● **Task item**: In the items below, reproduce word for word the text that begins at the line containing "Opel Kadett, KADETT-E STH, 74" and stops after the line containing "Opel Kadett, KADETT-E STH, 60", including both of those lines.

● **Extracted data**:
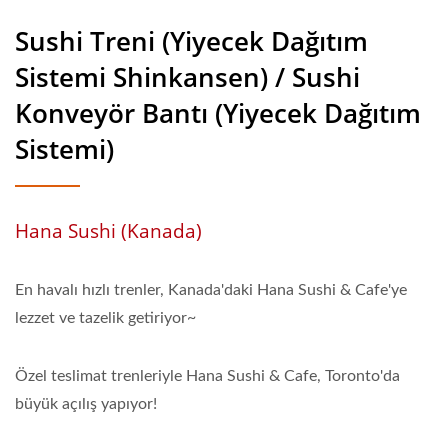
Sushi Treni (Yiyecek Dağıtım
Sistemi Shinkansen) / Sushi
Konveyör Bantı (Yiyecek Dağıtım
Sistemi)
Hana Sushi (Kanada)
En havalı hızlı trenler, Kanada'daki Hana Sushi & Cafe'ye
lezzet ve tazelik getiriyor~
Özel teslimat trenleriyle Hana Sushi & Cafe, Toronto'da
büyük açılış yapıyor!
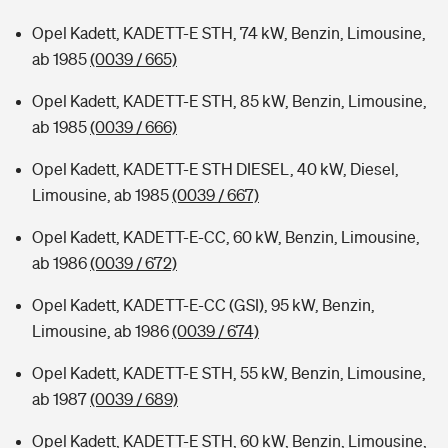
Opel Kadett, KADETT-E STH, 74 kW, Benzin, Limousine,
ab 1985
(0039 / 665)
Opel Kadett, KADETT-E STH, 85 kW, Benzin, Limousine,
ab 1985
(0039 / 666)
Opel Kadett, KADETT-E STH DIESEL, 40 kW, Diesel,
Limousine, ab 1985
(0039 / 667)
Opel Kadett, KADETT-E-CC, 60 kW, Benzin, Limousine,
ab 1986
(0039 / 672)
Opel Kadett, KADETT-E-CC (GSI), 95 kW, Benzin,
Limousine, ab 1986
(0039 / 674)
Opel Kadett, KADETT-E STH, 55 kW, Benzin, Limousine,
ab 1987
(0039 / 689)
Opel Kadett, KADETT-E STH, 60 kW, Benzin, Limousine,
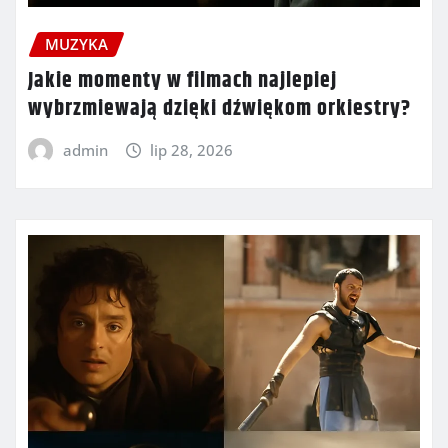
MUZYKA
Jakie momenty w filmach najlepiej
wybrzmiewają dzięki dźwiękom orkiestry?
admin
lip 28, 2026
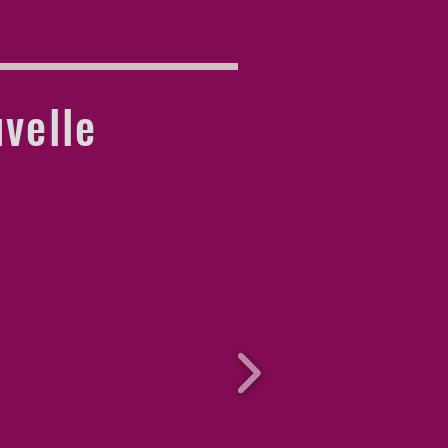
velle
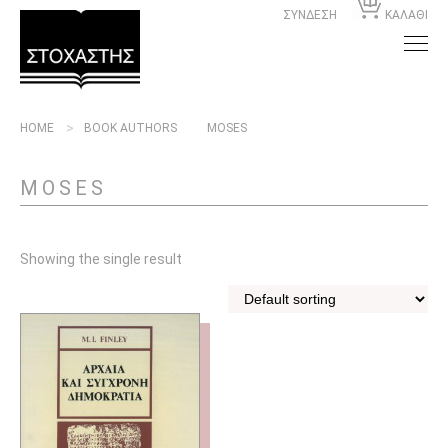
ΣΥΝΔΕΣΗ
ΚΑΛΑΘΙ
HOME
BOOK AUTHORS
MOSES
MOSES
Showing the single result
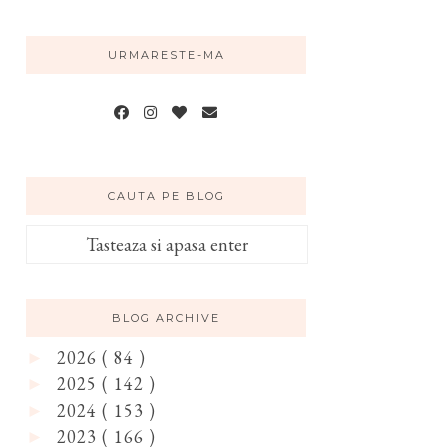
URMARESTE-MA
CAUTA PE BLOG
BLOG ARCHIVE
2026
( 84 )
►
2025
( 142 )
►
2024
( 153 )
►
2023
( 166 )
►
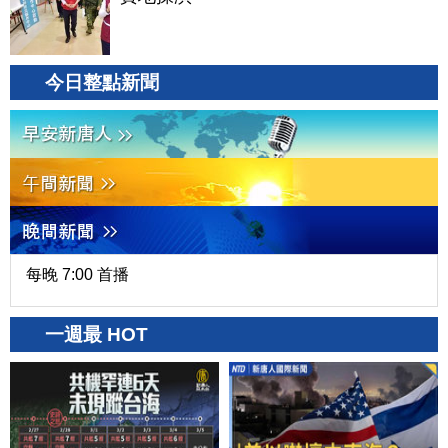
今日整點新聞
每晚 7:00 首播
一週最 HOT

● **Exercise result**:
Opel Kadett, KADETT-E STH, 74 kW, Benzin, Limousine,
ab 1985
(0039 / 665)
Opel Kadett, KADETT-E STH, 85 kW, Benzin, Limousine,
ab 1985
(0039 / 666)
Opel Kadett, KADETT-E STH DIESEL, 40 kW, Diesel,
Limousine, ab 1985
(0039 / 667)
Opel Kadett, KADETT-E-CC, 60 kW, Benzin, Limousine,
ab 1986
(0039 / 672)
Opel Kadett, KADETT-E-CC (GSI), 95 kW, Benzin,
Limousine, ab 1986
(0039 / 674)
Opel Kadett, KADETT-E STH, 55 kW, Benzin, Limousine,
ab 1987
(0039 / 689)
Opel Kadett, KADETT-E STH, 60 kW, Benzin, Limousine,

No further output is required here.